Although highly uncommon in Delftware, egg cups have existed since prehistoric times in many different shapes and designs.[4] Apparently, after the fall of classical civilization in the West (476 AD) and in the East (1453 AD), egg cups either temporarily disappeared from domestic use or continued to be used in materials that did not survive, as egg cups do not appear again until the 1600s in post-Elizabethan England. At this time, the elegant but impractical silver egg cup emerged in noble and aristocratic houses, and its humble wooden counterpart for serving hard-boiled eggs was used on the tables of the less prosperous. A century later in France, Louis XV was known to frequently eat eggs from egg cups (probably of Sèvres porcelain), and Louis XVI occasionally entertained his courtiers by “beheading” the egg in its cup with the brisk slice of a knife—an unintentionally ironic reference to his own visit to the guillotine in 1793. The singular function and relative fragility of the egg cup prevented it from spreading across Europe as a useful adjunct at the breakfast table. However, the form was reintroduced in the mid-nineteenth century, when all manner of table wares were mass produced and marketed to the rising middle class as a result of the Industrial Revolution.
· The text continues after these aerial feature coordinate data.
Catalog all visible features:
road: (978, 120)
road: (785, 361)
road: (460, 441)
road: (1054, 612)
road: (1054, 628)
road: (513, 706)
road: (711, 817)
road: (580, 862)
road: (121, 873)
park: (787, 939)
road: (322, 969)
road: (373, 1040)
Until that time, egg cups, particularly in pottery and porcelain, were special orders and eighteenth-century Delft examples were nearly as rare in their time as they are today.
Since the dragon pattern was closely imitated and emulated after Chinese porcelain and because there are various sorts of Delft tableware with this type of decoration, plates and egg cups, but also salt cellars and an oil and vinegar ménage (Rijksmuseum Amsterdam, inv. nos. BK-1961-33-A, BK-1961-33-B and BK-1961-32), these objects were possibly used to complement a Chinese porcelain service.
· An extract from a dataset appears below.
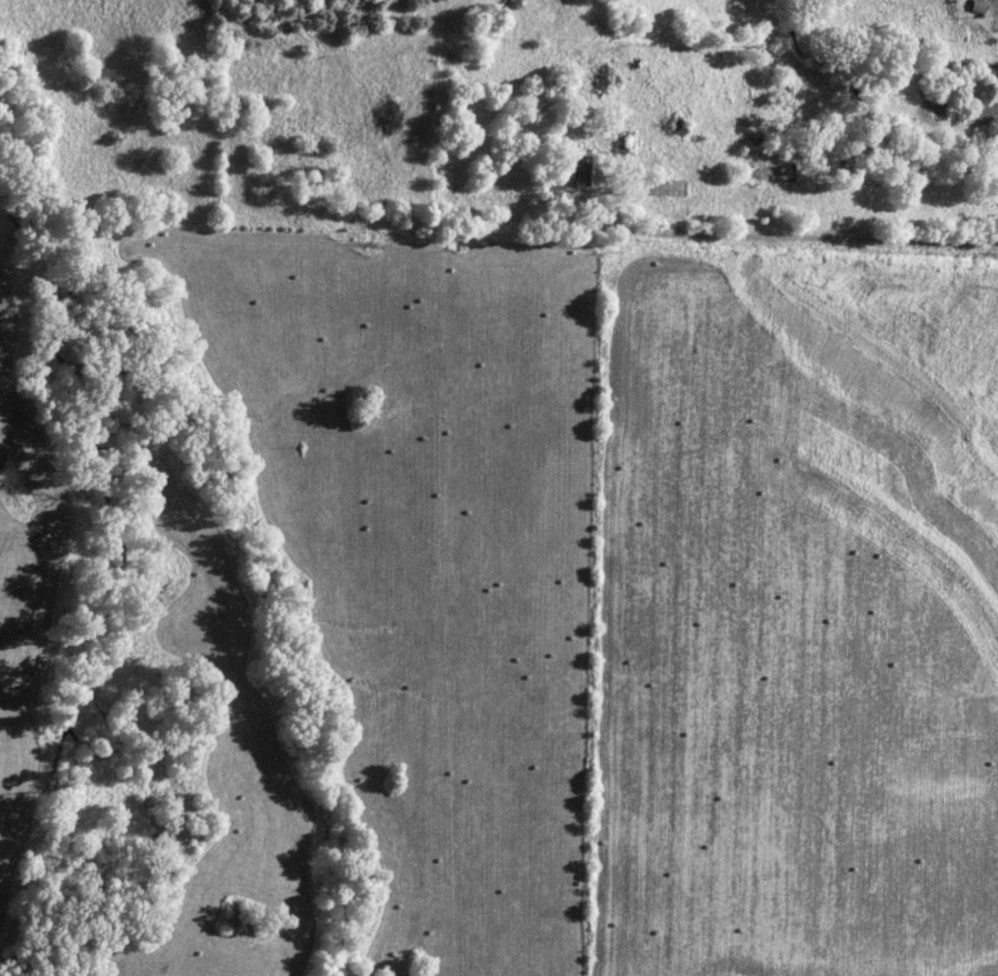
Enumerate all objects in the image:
building: (603, 85)
building: (578, 173)
road: (792, 213)
crop: (795, 614)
[1] Asia. Metropolitan Museum of Art, New York, 1987, p. 88.
[2] Schaap, Delft Ceramics at the Philadelphia Museum of Art, 2003, p. 46.
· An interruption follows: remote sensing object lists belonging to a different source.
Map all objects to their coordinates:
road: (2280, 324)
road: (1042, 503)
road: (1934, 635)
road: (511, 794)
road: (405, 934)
[3] Schaap 2003 (note 2), p. 46.
[4] Some of the earliest examples were discovered in Minoan Crete during an archeological excavation at the Bronze Age palace of Cretan Knossos, indicating that the form was in use as early as 1800-1700 B.C. An early silver egg cup was found in 3 AD in the ruins of Pompeii, preserved under the lava and ash from the eruption of Mount Vesuvius in 74 BC a find that was not an anomaly, as among the subjects depicted on some Turkish mosaics also excavated in Pompeii were scenes of people dining, many of whom were using egg cups.